Wirtschaft : „Produzieren in den USA ist preiswert geworden“

Frau Elbin, der schwache Dollar macht deutschen Exportfirmen zu schaffen. Leiden Filmproduzenten auch darunter?

Nicht, wenn sie in den USA drehen. Das ist wegen der Dollarschwäche sehr viel attraktiver geworden. Vor ein paar Jahren galt noch die Faustregel, das sich der Preis eines Films um mindestens 50 Prozent verteuert, wenn er in den USA gedreht wird. Heute gilt das Gegenteil: Drehen in den USA ist gegenüber dem Euro-Raum um 50 Prozent preiswerter geworden. Es ist immer eine Frage, was man für sein Geld bekommt – und in den USA bekommt man sehr viel dafür.

Lohnt sich der Aufwand? In Osteuropa kann man auch billig Filme produzieren.

Bei einem Budget von einer Million Euro lohnt es sich natürlich nicht, aber bei fünf Millionen und mehr. Es sind aber nicht nur die Kosten, die für einen Produzenten zählen. Ich habe selbst in Osteuropa und Russland produziert.
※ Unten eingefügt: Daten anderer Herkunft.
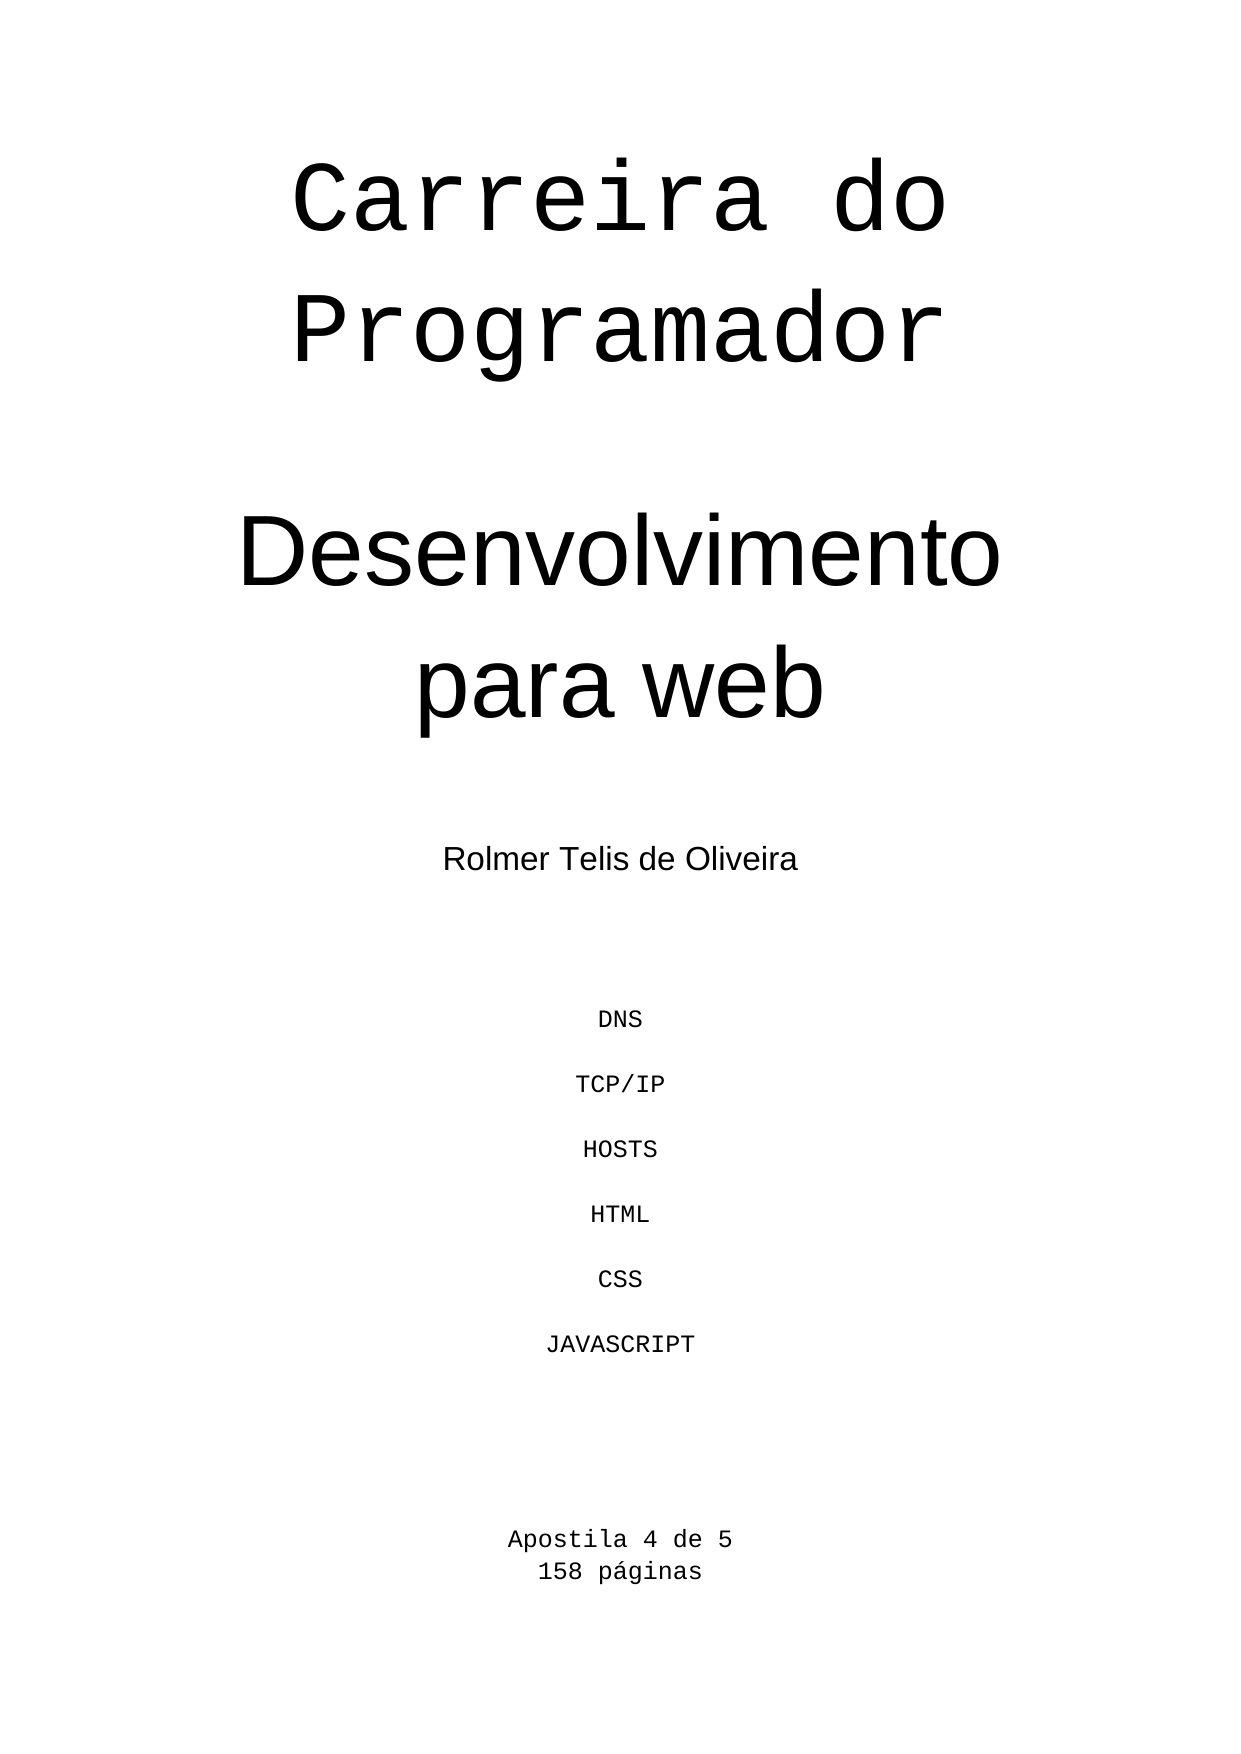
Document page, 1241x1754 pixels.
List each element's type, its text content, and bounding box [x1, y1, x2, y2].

text Rolmer Telis de Oliveira [177, 839, 1063, 878]
text Apostila 4 de 5 [177, 1526, 1063, 1555]
text JAVASCRIPT [177, 1331, 1063, 1360]
text Desenvolvimento para web [177, 492, 1063, 739]
text TCP/IP [177, 1071, 1063, 1100]
text DNS [177, 1006, 1063, 1035]
text CSS [177, 1266, 1063, 1295]
text 158 páginas [177, 1559, 1063, 1587]
text HTML [177, 1201, 1063, 1230]
text Carreira do Programador [177, 148, 1063, 391]
text HOSTS [177, 1136, 1063, 1165]
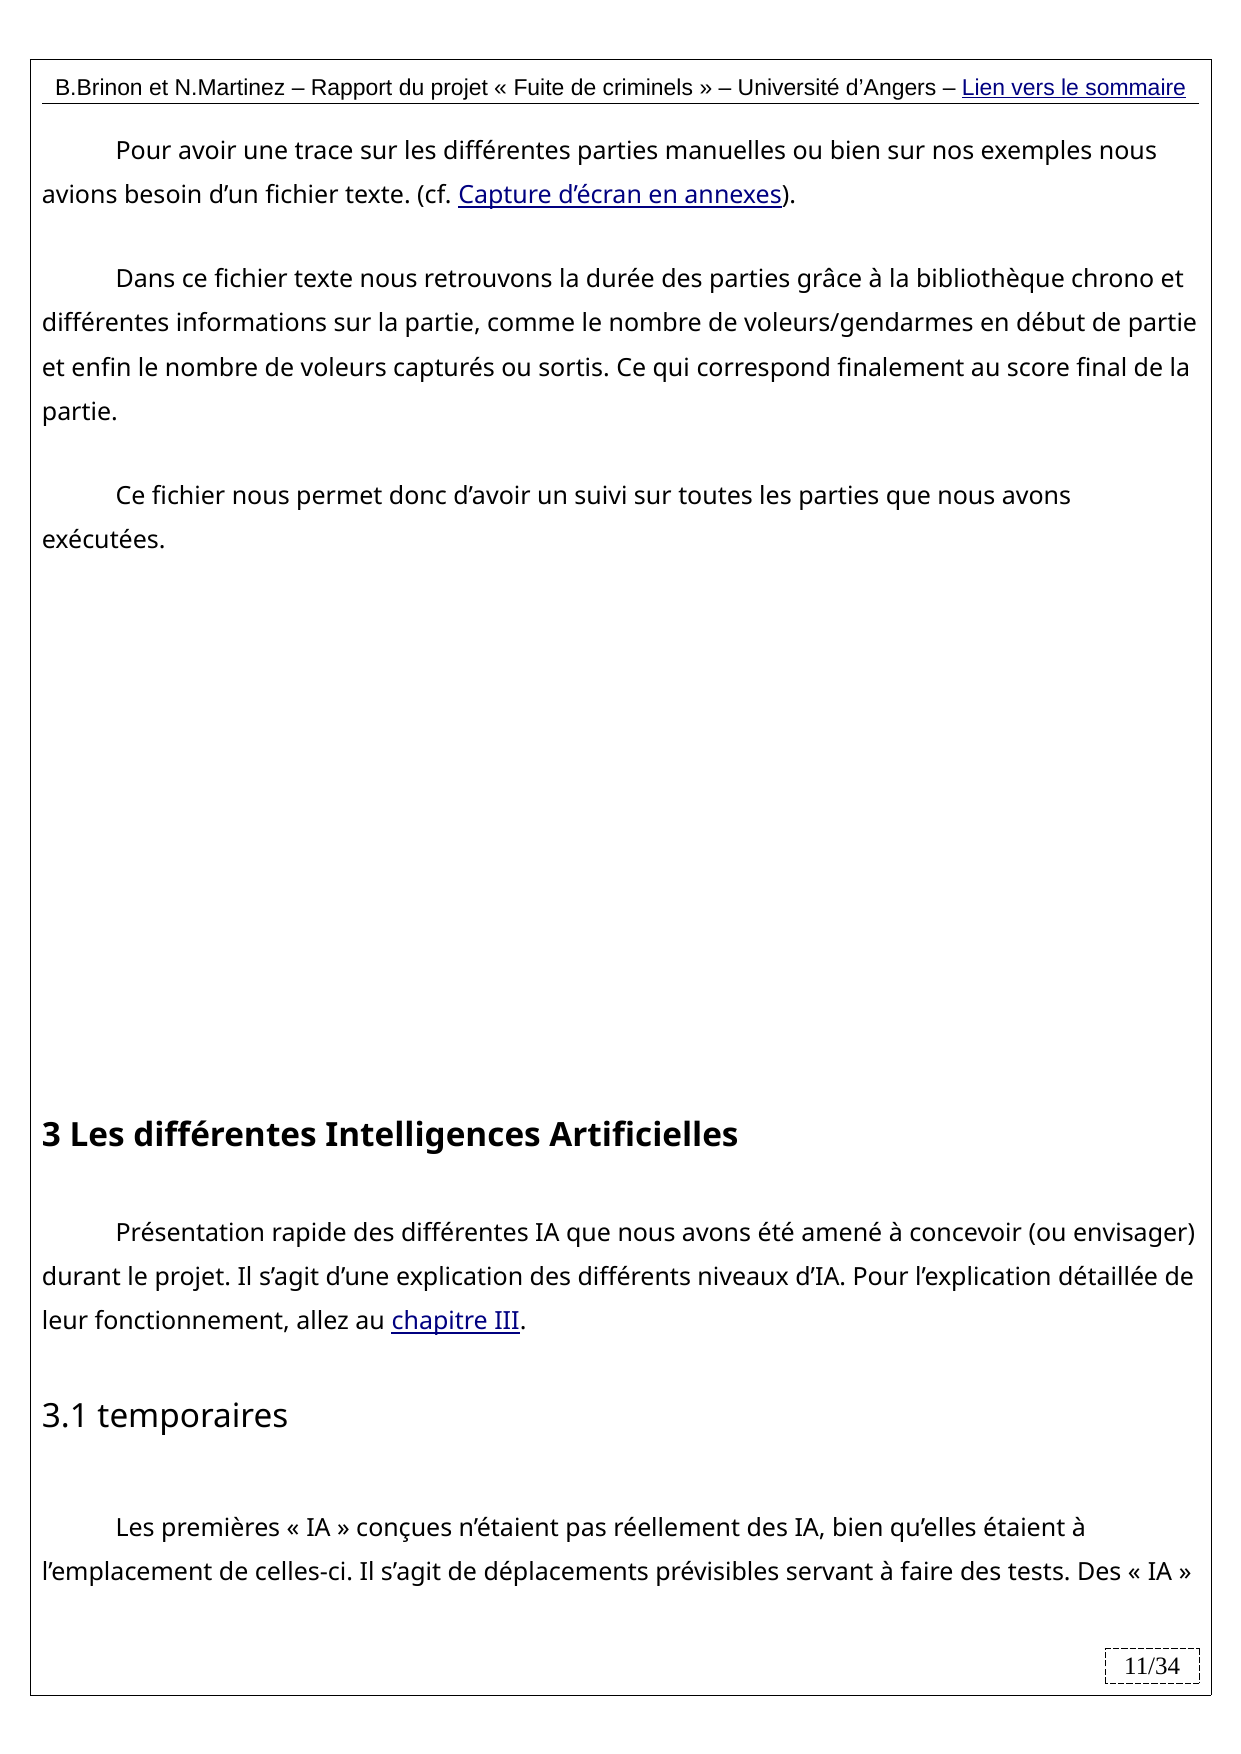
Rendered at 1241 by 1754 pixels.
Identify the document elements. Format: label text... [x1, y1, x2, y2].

text Présentation rapide des différentes IA que nous avons été amené à concevoir (ou envisager) durant le projet. Il s’agit d’une explication des différents niveaux d’IA. Pour l’explication détaillée de leur fonctionnement, allez au chapitre III. [42, 1214, 1199, 1337]
text 3.1 temporaires [42, 1391, 1199, 1437]
text Les premières « IA » conçues n’étaient pas réellement des IA, bien qu’elles étaient à l’emplacement de celles-ci. Il s’agit de déplacements prévisibles servant à faire des tests. Des « IA » [42, 1509, 1199, 1588]
text Ce fichier nous permet donc d’avoir un suivi sur toutes les parties que nous avons exécutées. [42, 477, 1199, 556]
text Dans ce fichier texte nous retrouvons la durée des parties grâce à la bibliothèque chrono et différentes informations sur la partie, comme le nombre de voleurs/gendarmes en début de partie et enfin le nombre de voleurs capturés ou sortis. Ce qui correspond finalement au score final de la partie. [42, 261, 1199, 428]
text 3 Les différentes Intelligences Artificielles [42, 1111, 1199, 1157]
text Pour avoir une trace sur les différentes parties manuelles ou bien sur nos exemples nous avions besoin d’un fichier texte. (cf. Capture d’écran en annexes). [42, 133, 1199, 211]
Diese Länder sind nur auf den ersten Blick preiswert. Die Film-Crews sprechen eine andere Sprache, sie haben häufig weniger Erfahrung, die Technik ist nicht top-modern und wenn doch, wird sie oft nicht beherrscht. Nicht zu vergessen: Bakschisch für die Bürokratie. In Osteuropa ist Schmiergeld an der Tagesordnung. Das alles ist in den USA anders.
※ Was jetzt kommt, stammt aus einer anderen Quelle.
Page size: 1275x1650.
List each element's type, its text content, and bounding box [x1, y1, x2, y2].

Was können Amerikaner besser als Babelsberg oder andere deutsche Dienstleister?

Die Filmindustrie hat eine lange Tradition und sie gehört zu den modernsten Wirtschaftszweigen. Nach der Autoindustrie ist sie der wichtigste Exporteur. Außerdem haben inzwischen mehr als 40 Bundesstaaten zum Teil sehr interessante Förderpakete für Filmfirmen aufgelegt. Die kommen für deutsche Produzenten zum Wechselkursvorteil noch hinzu.

Die deutsche Branche leidet am scharfen Wettbewerbsdruck ausländischer Standorte. Kommen jetzt die USA hinzu?

Wirtschaftlich interessante Filme sind in den vergangenen Jahren aus Kostengründen nach Europa und Deutschland verlegt worden. Das könnte sich jetzt umdrehen.

Das Gespräch führte Henrik Mortsiefer

Debbie Elbin ist Film- und Fernsehproduzentin. Die Amerikanerin arbeitete für Columbia, Warner und NBC. Für RTL produzierte sie von 2001 bis 2002 „Gute Zeiten – schlechte Zeiten“.